El nuevo
trabajo del director francés Martin
Provost, después de Tortilla y
Cinema y El vientre de Juliette ambas con la
participación de Carmen Maura, se adentra en la curiosa y
trágica vida de Séraphine de Senlis, pintora
autodidacta en su poco tiempo libre que a principios del
siglo XX se gana la vida como limpiadora o lavandera, y que
en uno de sus trabajos conocerá al que será su descubridor,
el marchante alemán Wilhelm Uhde, que consagró a nombres
como Picasso o Rousseau.
Séraphine
noes un biopic dramático sobre la
vida de un artista, si no que con acierto va más allá,
hace un recorrido lineal acompañando al personaje en sus
distintas etapas buscando mostrar su peculiar mundo interior
y profundizando en el proceso de creación de una artista
adelantada a su tiempo e incomprendida y marginada por la
gente que le rodea.
Provost,
también guionista del film, demuestra su buen hacer haciendo
un meticuloso y sobrio trabajo que describe los procesos de
inspiración de la artista, claramente influenciada por su
amor a la naturaleza y su férrea creencia en la fe, con
pasajes brillantes como la descripción de su método de
trabajo o los recursos utilizados por una persona sin medios
y sin ningún tipo de formación para conseguir los colores
por ejemplo.
Sin duda
la película crece con el
soberbio trabajo que hace la actriz belga
Yolande
Moreau, vista en films
como Amelie o Paris je t´aime, que dota al
personaje de numerosos matices y consigue levantar con su
interpretación los momentos donde la película decae.
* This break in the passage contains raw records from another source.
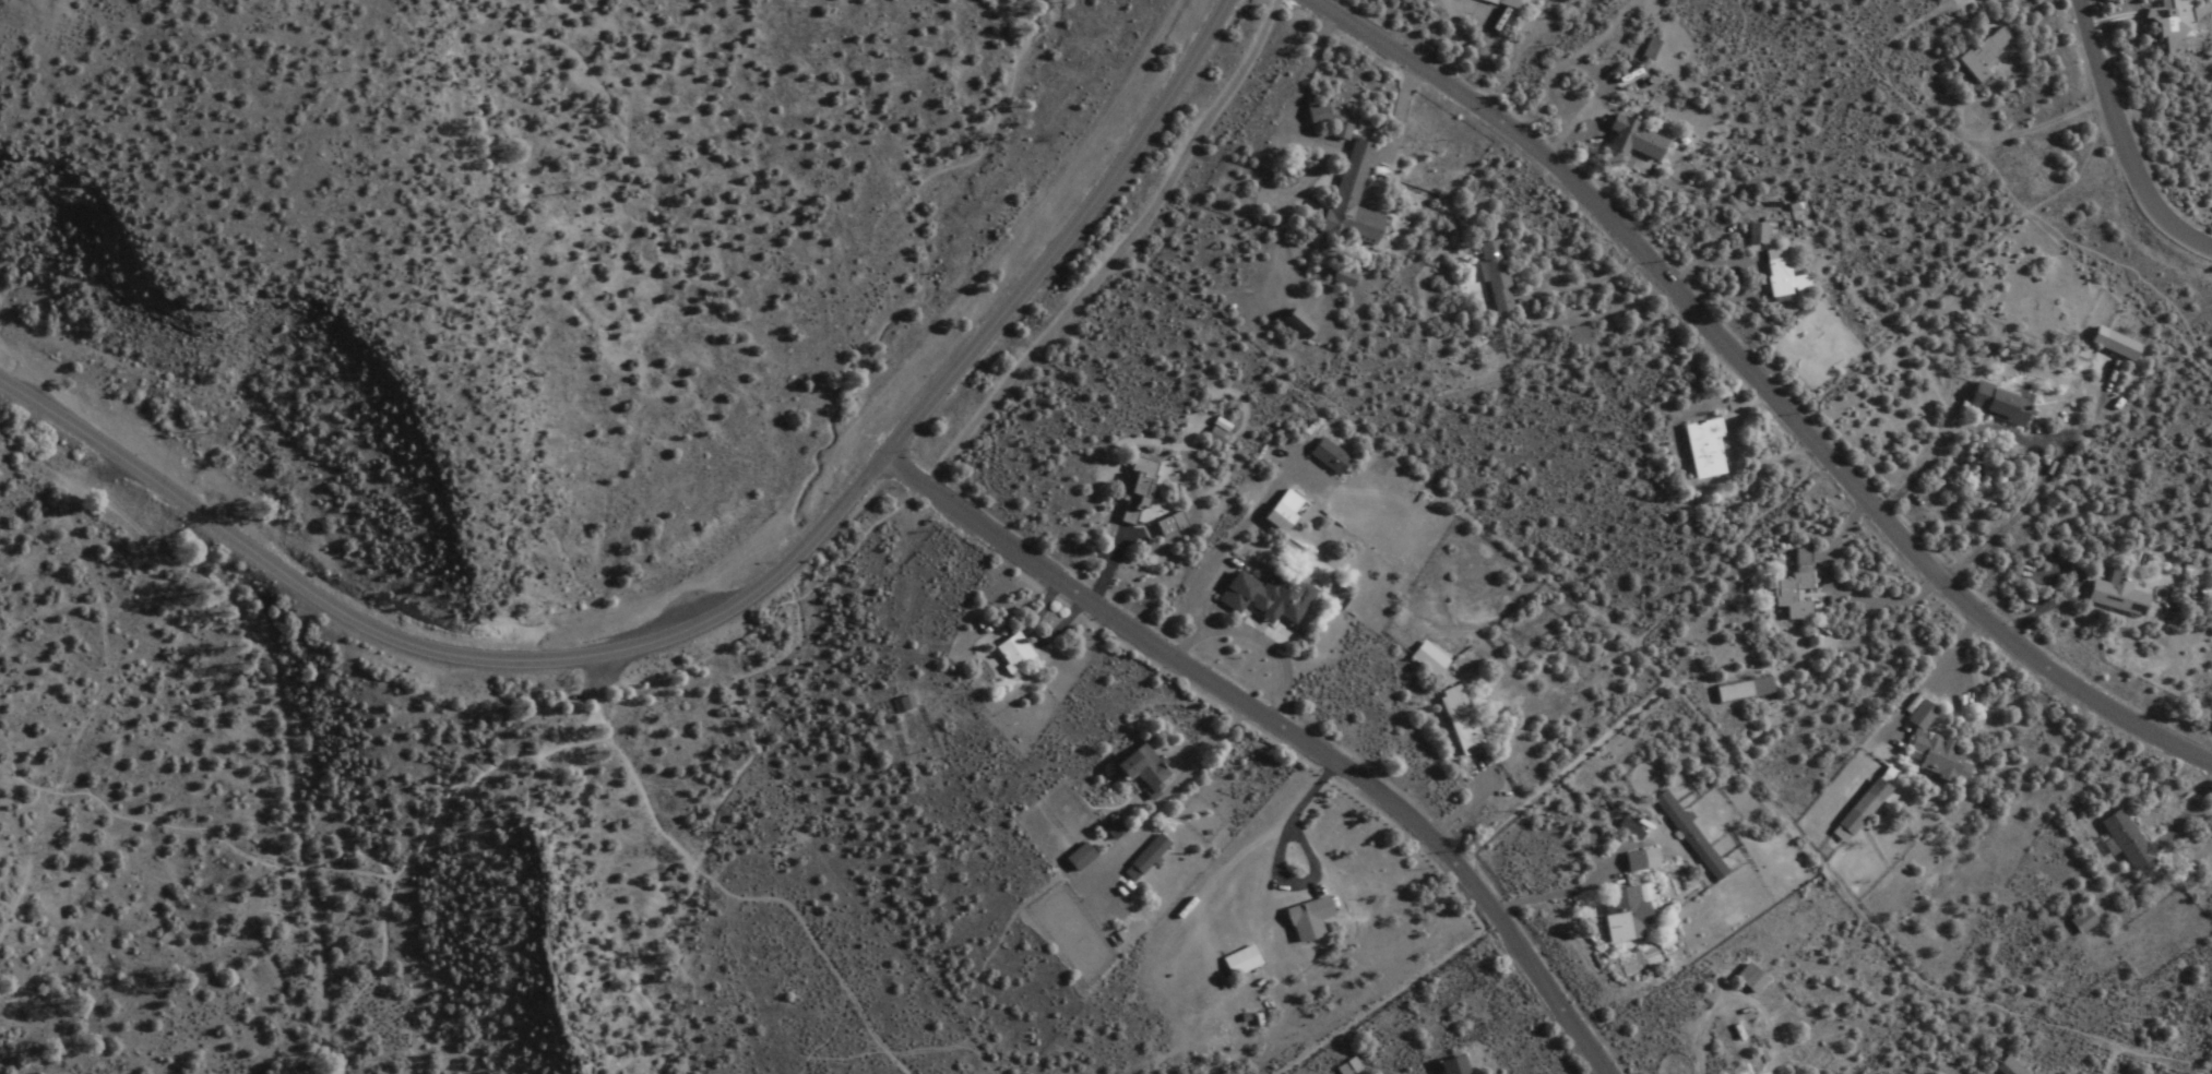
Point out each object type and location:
building: (1512, 3)
road: (2130, 5)
road: (1979, 8)
building: (2164, 20)
building: (1654, 49)
building: (1980, 55)
building: (1323, 113)
road: (2127, 134)
building: (1642, 139)
road: (1965, 151)
building: (1357, 199)
building: (1753, 233)
road: (1114, 250)
building: (1778, 275)
building: (1500, 276)
building: (1348, 278)
road: (2122, 279)
road: (1907, 317)
building: (1304, 327)
building: (1581, 336)
building: (2109, 343)
road: (979, 352)
road: (1760, 382)
building: (1993, 403)
building: (1223, 432)
building: (1700, 448)
road: (1395, 456)
building: (1335, 457)
building: (1143, 488)
building: (1286, 518)
building: (1176, 525)
road: (1720, 537)
building: (1789, 588)
road: (308, 590)
road: (1847, 593)
building: (2112, 593)
building: (1275, 596)
road: (775, 613)
road: (1263, 641)
building: (1006, 651)
building: (1424, 659)
road: (599, 680)
building: (1738, 690)
building: (910, 704)
building: (1455, 721)
road: (1895, 723)
road: (93, 726)
road: (1281, 730)
building: (1929, 749)
building: (1151, 767)
building: (1134, 769)
road: (1308, 795)
building: (1854, 811)
road: (177, 826)
building: (1120, 826)
building: (1686, 836)
road: (1801, 838)
building: (2120, 840)
road: (413, 847)
building: (1152, 856)
building: (1636, 861)
road: (1286, 886)
road: (750, 890)
road: (1561, 894)
building: (1623, 915)
building: (1316, 917)
building: (1298, 919)
building: (2078, 922)
road: (687, 952)
building: (1248, 960)
building: (1746, 980)
road: (1387, 997)
road: (345, 1014)
road: (833, 1031)
road: (2105, 1055)
building: (1461, 1065)
building: (1443, 1066)
building: (2001, 1067)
Le acompaña con igual acierto el actor alemán
Ulrich Tukur(La vida de los otros) dando vida a Wilhelm Uhde
en quizás los mejores pasajes del film, donde se muestra la
sincera, tierna e incluso ambigua relación que se establece
entre ambos.
Gran triunfadora en la última edición de los
Premios
César con 7 galardones incluidos
película, actriz o guión, Séraphine es un film
brillante y arriesgado en su sobria propuesta que rinde un
sincero homenaje a una artista olvidada y a su obra.